La significación del trabajo como uno de los referentes que identifica a las personas para darles reconocimiento social, es una de las más potentes. Sin embargo, la actividad de las mujeres que están en situación de prostitución no promueve el reconocimiento social, por lo que, en su caso, su actividad no les dota de ningún valor positivo.
Grupo de discusión de Médicos del Mundo
Reconocer socialmente significa dotar de reconocimiento institucional respecto al papel que desarrollan las personas. El que desempeñan las mujeres en situación de prostitución es de rechazo social.
Ellas lo saben y, sin embargo…
“Una lo hace por la familia… Una se mete por ellos, por ellos… Me tuve que tirar a la calle porque ni siquiera me alcanzaba… Si me alcanzaba para el piso y para la comida, ¿qué les mandaba para allá? … Entonces, para mí, esto no es un pecado, para mí la prostitución es comida… Porque una llega y si no tiene trabajo, ¿cómo duerme, cómo vive, adónde vas? … mientras no trabajes, allá con tu propio cuerpo una tiene que trabajar… y tienes que arriesgarte a toda clase de peligros, fuera te insultan, los hombres te dicen ‘tú tienes que hacer lo que yo te diga’ ”. Es la voz de una mujer latinoamericana.
“A mí no me gusta trabajar la calle y yo creo que no le gusta a nadie… las chicas no querer trabajar la calle… En mí país muy malas condiciones económicas, pero en mi país no trabajar en esto… No quiero trabajar la calle pero no tengo papeles”. Es el grito de una mujer subsahariana.
Las consecuencias de esta situación enfrentada, rechazo/necesidad, hacen que las mujeres realicen sus propios procesos de identificación y vivan en tensión permanente entre la realidad y sus creencias.
La radical necesidad de mantenerse ellas y a sus familias, como justificación a su actividad, hace que la interiorización del término prostitución al uso varíe para ellas y se mueva en la dirección de un trabajo como otro cualquiera, cuando no se puede realizar cualquier otro trabajo.

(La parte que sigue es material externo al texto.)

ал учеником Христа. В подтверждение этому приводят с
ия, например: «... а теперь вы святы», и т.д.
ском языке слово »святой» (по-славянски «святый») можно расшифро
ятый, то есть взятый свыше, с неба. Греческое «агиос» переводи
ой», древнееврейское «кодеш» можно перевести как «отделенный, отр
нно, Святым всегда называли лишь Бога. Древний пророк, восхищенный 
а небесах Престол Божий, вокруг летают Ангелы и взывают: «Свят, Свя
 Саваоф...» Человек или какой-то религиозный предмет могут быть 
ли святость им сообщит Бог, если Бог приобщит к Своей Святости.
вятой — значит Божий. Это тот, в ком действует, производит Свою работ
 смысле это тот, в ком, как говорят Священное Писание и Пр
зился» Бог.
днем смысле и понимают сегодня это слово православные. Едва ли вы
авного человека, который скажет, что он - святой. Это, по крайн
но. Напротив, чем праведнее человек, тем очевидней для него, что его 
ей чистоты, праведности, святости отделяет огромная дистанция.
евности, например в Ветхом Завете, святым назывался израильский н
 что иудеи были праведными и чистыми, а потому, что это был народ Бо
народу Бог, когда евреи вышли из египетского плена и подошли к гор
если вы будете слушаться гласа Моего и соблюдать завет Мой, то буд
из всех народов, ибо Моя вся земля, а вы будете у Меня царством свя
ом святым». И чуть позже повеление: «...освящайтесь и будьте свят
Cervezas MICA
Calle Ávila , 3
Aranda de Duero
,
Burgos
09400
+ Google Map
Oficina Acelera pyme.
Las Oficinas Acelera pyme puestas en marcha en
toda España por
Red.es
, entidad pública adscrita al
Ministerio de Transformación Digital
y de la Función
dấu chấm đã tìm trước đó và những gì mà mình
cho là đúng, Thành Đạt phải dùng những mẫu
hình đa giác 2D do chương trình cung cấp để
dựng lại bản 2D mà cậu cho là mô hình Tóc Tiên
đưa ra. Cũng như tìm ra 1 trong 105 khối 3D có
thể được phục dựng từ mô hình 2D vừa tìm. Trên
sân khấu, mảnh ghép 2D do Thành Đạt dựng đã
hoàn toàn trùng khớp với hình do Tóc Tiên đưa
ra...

La carencia de reconocimiento social, de un lado, y el significado de rechazo del término, de otro, hace que tengan, en ocasiones, una consideración de sí mismas a través de una imagen en negativo “no somos pecadoras”, “no hacemos nada malo”.
A la vista de esta dramática realidad y de las valoraciones que estos días se hacen desde todos los medios de comunicación, ¿podemos dar entre todos y todas otra respuesta social distinta a las mujeres en situación de prostitución?, a aquellas ciudadanas que vienen “Maravilladas por el mundo, vamos a trabajar, vamos a esto, pero luego nos encontramos paradas en una esquina. Eso es algo que no es fácil… Todas, todas, tenemos como para escribir una historia”.
Son sus palabras en sendos Grupos de Discusión realizados por Médicos del Mundo con mujeres latinoamericanas y subsaharianas.